# [Page-level text extractions]

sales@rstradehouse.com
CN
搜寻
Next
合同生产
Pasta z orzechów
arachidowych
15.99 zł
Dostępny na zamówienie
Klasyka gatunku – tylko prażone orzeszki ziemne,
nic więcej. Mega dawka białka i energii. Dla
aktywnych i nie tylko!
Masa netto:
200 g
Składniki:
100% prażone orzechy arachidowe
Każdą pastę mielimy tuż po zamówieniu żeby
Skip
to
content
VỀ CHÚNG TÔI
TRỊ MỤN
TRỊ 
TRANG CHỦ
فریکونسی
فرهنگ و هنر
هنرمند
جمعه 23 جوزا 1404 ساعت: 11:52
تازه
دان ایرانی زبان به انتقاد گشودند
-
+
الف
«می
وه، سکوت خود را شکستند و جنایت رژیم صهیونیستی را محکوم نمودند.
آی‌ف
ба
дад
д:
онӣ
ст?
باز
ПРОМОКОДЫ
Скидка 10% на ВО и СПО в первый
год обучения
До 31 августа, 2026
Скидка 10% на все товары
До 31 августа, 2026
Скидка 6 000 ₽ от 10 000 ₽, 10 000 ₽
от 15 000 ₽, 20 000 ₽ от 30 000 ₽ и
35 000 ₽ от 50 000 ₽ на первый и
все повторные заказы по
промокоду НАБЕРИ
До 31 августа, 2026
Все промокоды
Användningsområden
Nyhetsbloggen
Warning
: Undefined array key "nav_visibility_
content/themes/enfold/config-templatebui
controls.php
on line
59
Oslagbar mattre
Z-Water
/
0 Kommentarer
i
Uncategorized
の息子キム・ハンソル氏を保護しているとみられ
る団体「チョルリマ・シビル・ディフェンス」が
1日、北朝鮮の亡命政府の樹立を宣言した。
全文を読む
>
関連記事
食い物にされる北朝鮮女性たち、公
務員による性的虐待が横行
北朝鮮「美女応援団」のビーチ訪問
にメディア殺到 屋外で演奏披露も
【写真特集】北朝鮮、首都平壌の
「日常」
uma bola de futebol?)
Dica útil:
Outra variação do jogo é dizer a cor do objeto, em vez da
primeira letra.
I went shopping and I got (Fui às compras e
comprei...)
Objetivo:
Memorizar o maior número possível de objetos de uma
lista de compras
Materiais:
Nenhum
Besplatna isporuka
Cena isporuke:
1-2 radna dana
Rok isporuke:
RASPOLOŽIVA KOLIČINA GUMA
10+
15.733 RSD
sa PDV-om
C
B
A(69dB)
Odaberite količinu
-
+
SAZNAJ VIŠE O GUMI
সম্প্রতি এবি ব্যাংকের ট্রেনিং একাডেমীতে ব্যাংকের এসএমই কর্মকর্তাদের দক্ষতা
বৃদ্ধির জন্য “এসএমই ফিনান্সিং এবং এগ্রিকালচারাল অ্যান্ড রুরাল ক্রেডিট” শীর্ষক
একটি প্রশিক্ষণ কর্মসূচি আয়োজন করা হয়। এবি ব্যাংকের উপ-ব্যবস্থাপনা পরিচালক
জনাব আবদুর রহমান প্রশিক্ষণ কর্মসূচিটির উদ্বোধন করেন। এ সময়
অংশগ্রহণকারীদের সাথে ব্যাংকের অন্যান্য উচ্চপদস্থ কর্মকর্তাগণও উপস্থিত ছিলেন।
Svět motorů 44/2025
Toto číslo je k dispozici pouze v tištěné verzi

# [EXERCISE BRIEF]
Please print every line of the records above again, character for character and in the same order.

# [RESULT OF THIS EXERCISE]
sales@rstradehouse.com
CN
搜寻
Next
合同生产
Pasta z orzechów
arachidowych
15.99 zł
Dostępny na zamówienie
Klasyka gatunku – tylko prażone orzeszki ziemne,
nic więcej. Mega dawka białka i energii. Dla
aktywnych i nie tylko!
Masa netto:
200 g
Składniki:
100% prażone orzechy arachidowe
Każdą pastę mielimy tuż po zamówieniu żeby
Skip
to
content
VỀ CHÚNG TÔI
TRỊ MỤN
TRỊ 
TRANG CHỦ
فریکونسی
فرهنگ و هنر
هنرمند
جمعه 23 جوزا 1404 ساعت: 11:52
تازه
دان ایرانی زبان به انتقاد گشودند
-
+
الف
«می
وه، سکوت خود را شکستند و جنایت رژیم صهیونیستی را محکوم نمودند.
آی‌ف
ба
дад
д:
онӣ
ст?
باز
ПРОМОКОДЫ
Скидка 10% на ВО и СПО в первый
год обучения
До 31 августа, 2026
Скидка 10% на все товары
До 31 августа, 2026
Скидка 6 000 ₽ от 10 000 ₽, 10 000 ₽
от 15 000 ₽, 20 000 ₽ от 30 000 ₽ и
35 000 ₽ от 50 000 ₽ на первый и
все повторные заказы по
промокоду НАБЕРИ
До 31 августа, 2026
Все промокоды
Användningsområden
Nyhetsbloggen
Warning
: Undefined array key "nav_visibility_
content/themes/enfold/config-templatebui
controls.php
on line
59
Oslagbar mattre
Z-Water
/
0 Kommentarer
i
Uncategorized
の息子キム・ハンソル氏を保護しているとみられ
る団体「チョルリマ・シビル・ディフェンス」が
1日、北朝鮮の亡命政府の樹立を宣言した。
全文を読む
>
関連記事
食い物にされる北朝鮮女性たち、公
務員による性的虐待が横行
北朝鮮「美女応援団」のビーチ訪問
にメディア殺到 屋外で演奏披露も
【写真特集】北朝鮮、首都平壌の
「日常」
uma bola de futebol?)
Dica útil:
Outra variação do jogo é dizer a cor do objeto, em vez da
primeira letra.
I went shopping and I got (Fui às compras e
comprei...)
Objetivo:
Memorizar o maior número possível de objetos de uma
lista de compras
Materiais:
Nenhum
Besplatna isporuka
Cena isporuke:
1-2 radna dana
Rok isporuke:
RASPOLOŽIVA KOLIČINA GUMA
10+
15.733 RSD
sa PDV-om
C
B
A(69dB)
Odaberite količinu
-
+
SAZNAJ VIŠE O GUMI
সম্প্রতি এবি ব্যাংকের ট্রেনিং একাডেমীতে ব্যাংকের এসএমই কর্মকর্তাদের দক্ষতা
বৃদ্ধির জন্য “এসএমই ফিনান্সিং এবং এগ্রিকালচারাল অ্যান্ড রুরাল ক্রেডিট” শীর্ষক
একটি প্রশিক্ষণ কর্মসূচি আয়োজন করা হয়। এবি ব্যাংকের উপ-ব্যবস্থাপনা পরিচালক
জনাব আবদুর রহমান প্রশিক্ষণ কর্মসূচিটির উদ্বোধন করেন। এ সময়
অংশগ্রহণকারীদের সাথে ব্যাংকের অন্যান্য উচ্চপদস্থ কর্মকর্তাগণও উপস্থিত ছিলেন।
Svět motorů 44/2025
Toto číslo je k dispozici pouze v tištěné verzi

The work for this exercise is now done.